Step 7: Calculate the F-statistic.

$F = \frac{MSB}{MSW} = \frac{23.4167}{2.4583} = 9.53$

Since $F = 9.53$ is greater than $F_{0.01} (3, 12) = 5.95$, we reject the null hypothesis.
Hence, there is a significant difference in the average times taken by the operators using different methods at the 1% level of significance.

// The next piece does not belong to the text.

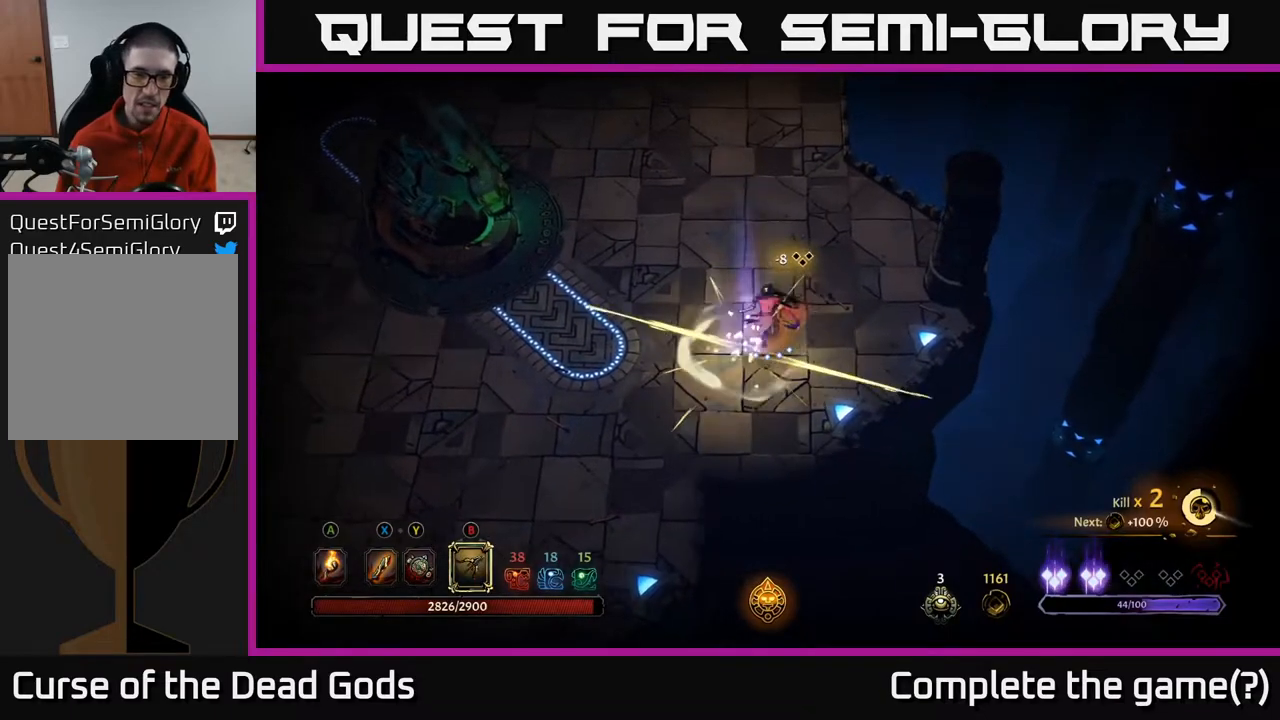
{"buttons": [], "left_stick": "up-left", "right_stick": "center", "events": [[117, "left_stick", "up-left"], [283, "A", "down"], [333, "A", "up"]]}
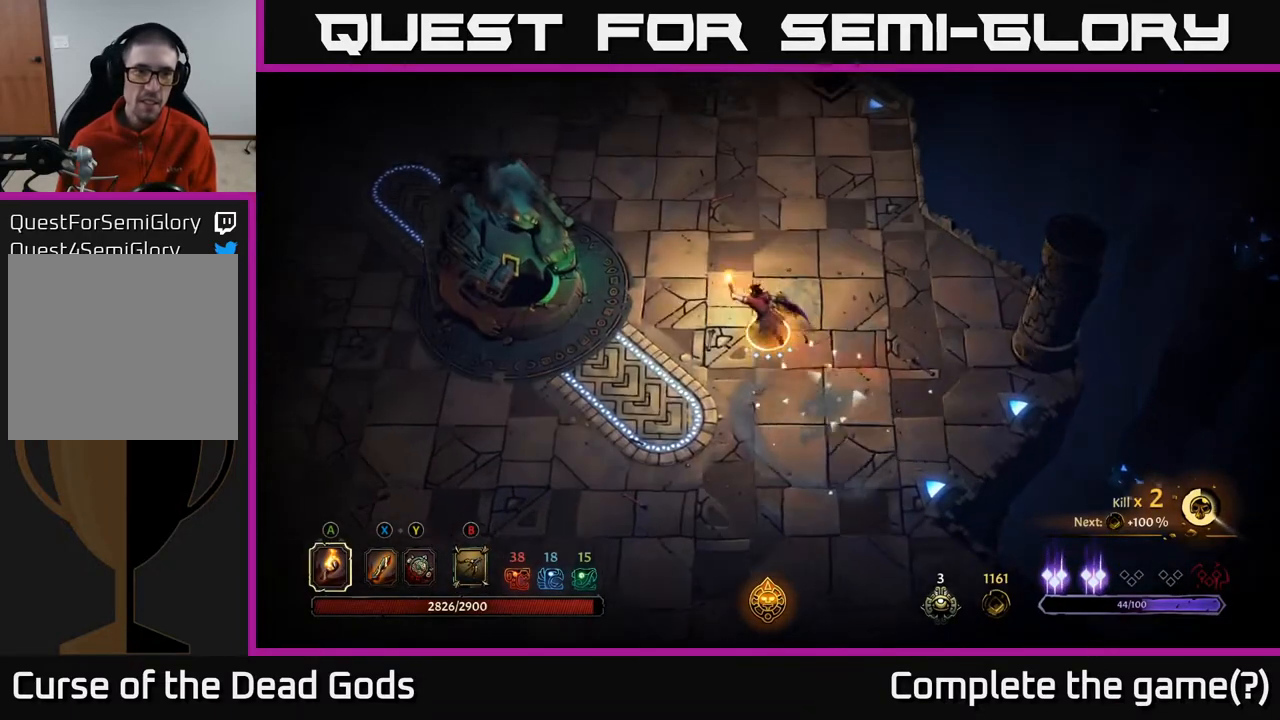
{"buttons": [], "left_stick": "up-left", "right_stick": "center", "events": [[183, "left_stick", "left"], [417, "left_stick", "up-left"]]}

10. Write short notes on the following: 5×2=10 marks

1. Control charts
2. Stratified sampling
3. Forecasting models

Answer:

a) Control charts:
Control charts are graphical tools used in quality control to monitor processes over time. They display process variation and help identify whether a process is stable or exhibits special cause variation. Common types include X-bar charts for monitoring the central tendency of a process and R charts for monitoring process dispersion. Control limits are set based on process variability to distinguish between common cause variation (within limits) and special cause variation (outside limits). Control charts aid in maintaining process stability and identifying opportunities for improvement.

b) Stratified sampling:
Stratified sampling involves dividing the population into distinct subgroups or strata based on certain characteristics. Samples are then randomly selected from each stratum in proportion to their representation in the population. This method ensures that each subgroup is adequately represented in the sample, leading to more accurate estimates for the entire population. It is particularly useful when the population exhibits heterogeneity, allowing for better precision and efficiency in estimation compared to simple random sampling.

c) Forecasting models:
Forecasting models are mathematical techniques used to predict future values based on past and present data. They are employed in various fields such as economics, finance, weather forecasting, and sales projections. Common types of forecasting models include time series models (e.g., $ARIMA$ , exponential smoothing), causal models (e.g., regression analysis), and machine learning algorithms (e.g., neural networks). The choice of model depends on the nature of the data, the forecasting horizon, and the underlying assumptions about the relationships between variables. Forecasting models help businesses and organizations make informed decisions by providing insights into future trends and patterns.